- DOCUMENT SEGMENT -
□ □ □ □ □ □ □
What’s Your Business Worth?

Whether you’re considering a sale of your business, already evaluating an offer, or simply exploring strategic options, what your business is worth is one of the most important yet challenging questions for a business owner or CEO.

Naturally, a business is ultimately worth its “market value” — the price a buyer is actually willing to pay for it. As CEO, however, you can’t put your company up for sale every time you want to learn what it’s worth.

At the same time, routinely benchmarking the value of your business throughout its lifecycle — regardless of if and when you decide to sell — is critical to measuring your progress against your long-term growth objectives. Neglecting to do so will create a large valuation gap that significantly hurts your chances of success if and when you pursue a partial or complete sale of your business.

So what can CEOs do to better understand what their business is worth?


A common methodology for calculating a company’s value is the discounted cash flow (DCF) analysis. A DCF analysis estimates the sum of a company’s future cash flows, discounted to reflect their value to a potential investor or buyer today.

The DCF analysis, however, is highly subjective and dependent on the assumptions made in the model. Critical inputs such as the company’s growth rate or the discount rate (an assessment of the company’s riskiness) can significantly impact the results, and are frequently points of contention at a negotiating table.
□ □ □ □ □ □ □
- RECORDED DATA -

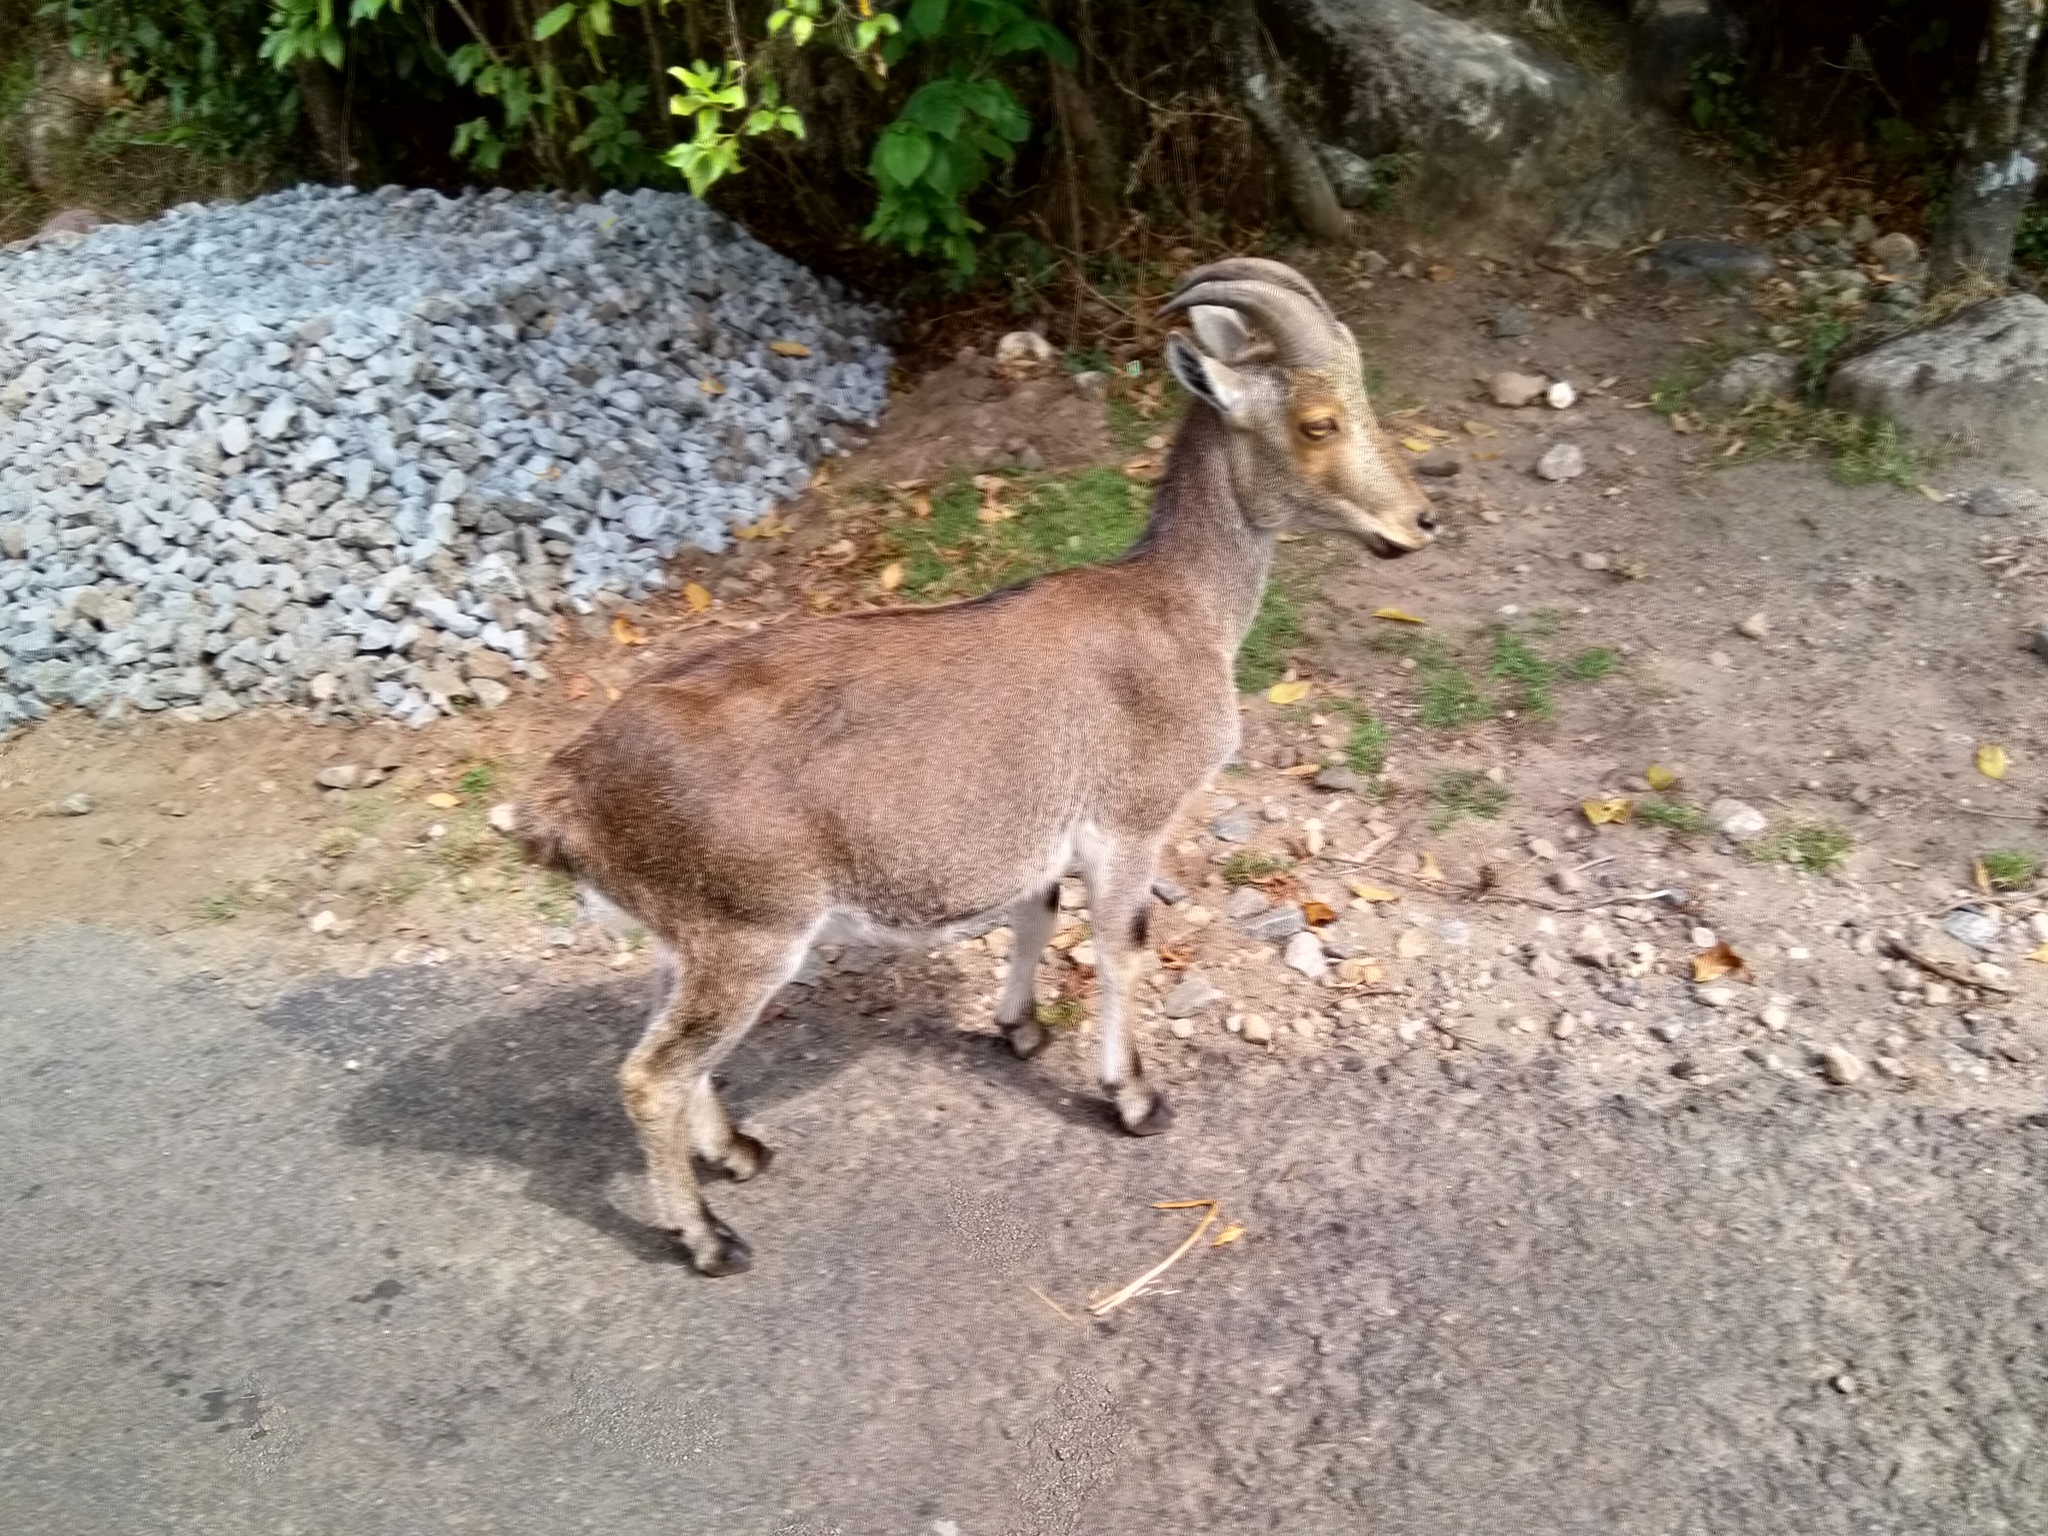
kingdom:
□ □ □ □ □ □ □
Shorten the paragraph of the business valuation text that begins "The DCF analysis, however," to one sentence, keeping its main facts. The material plays no part in this work.

- OUTPUT FOR THIS TASK -
A DCF analysis is highly subjective because its results depend on the model's assumptions, especially the growth rate and the discount rate (a gauge of the company's riskiness), which can shift the outcome considerably and are often disputed in negotiations.